Problem description: Reproduce the passage below about negative pregnancy tests and expectations word for word, in full.

Excerpted text:
- Opening Delimiter -

I'm beginning to believe that positive pregnancy tests are actually just a deep rooted myth.
Nobody actually gets those two pink lines, right? It's all just an elaborate fairy tale. Because after almost four years of this, I've certainly never seen it.
Without getting into too many details, this past month was pretty disappointing. All the signs pointed to the strong possibility that I actually ovulated (which doesn't usually happen), there was some personal significance of this particular month, and I was so, so hopeful.
But the month came and went with a garbage can full of stark white pregnancy tests, and once again I'm disappointed.
As I lay on my husband's arm feeling sorry for myself, I noticed that he didn't seem nearly as crestfallen. Two years ago, that would have made me angry... but in the past few years I'm understanding that my husband lacks something that I cling to so tightly-
Expectations.
I come into everything with expectations.
I have a picture in my mind of how a conversation is going to play out, of how the meal is going to taste, of the size of our family, of how the giant scope of our lives will look.
And my Trevor? He doesn't have that so much.
I kind of envy him.
Because while I'm at the mercy of those preconceived notions about everything, he's rarely disappointed. He's rarely irritated when plans fall through, when people mess up, when life zigs instead of zags.

- Closing Delimiter -

Raw data:
- Opening Delimiter -

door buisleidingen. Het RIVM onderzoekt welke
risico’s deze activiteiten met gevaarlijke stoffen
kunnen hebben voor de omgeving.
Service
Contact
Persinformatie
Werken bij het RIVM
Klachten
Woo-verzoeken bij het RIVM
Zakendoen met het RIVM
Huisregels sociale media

- Closing Delimiter -

Result:
I'm beginning to believe that positive pregnancy tests are actually just a deep rooted myth.
Nobody actually gets those two pink lines, right? It's all just an elaborate fairy tale. Because after almost four years of this, I've certainly never seen it.
Without getting into too many details, this past month was pretty disappointing. All the signs pointed to the strong possibility that I actually ovulated (which doesn't usually happen), there was some personal significance of this particular month, and I was so, so hopeful.
But the month came and went with a garbage can full of stark white pregnancy tests, and once again I'm disappointed.
As I lay on my husband's arm feeling sorry for myself, I noticed that he didn't seem nearly as crestfallen. Two years ago, that would have made me angry... but in the past few years I'm understanding that my husband lacks something that I cling to so tightly-
Expectations.
I come into everything with expectations.
I have a picture in my mind of how a conversation is going to play out, of how the meal is going to taste, of the size of our family, of how the giant scope of our lives will look.
And my Trevor? He doesn't have that so much.
I kind of envy him.
Because while I'm at the mercy of those preconceived notions about everything, he's rarely disappointed. He's rarely irritated when plans fall through, when people mess up, when life zigs instead of zags.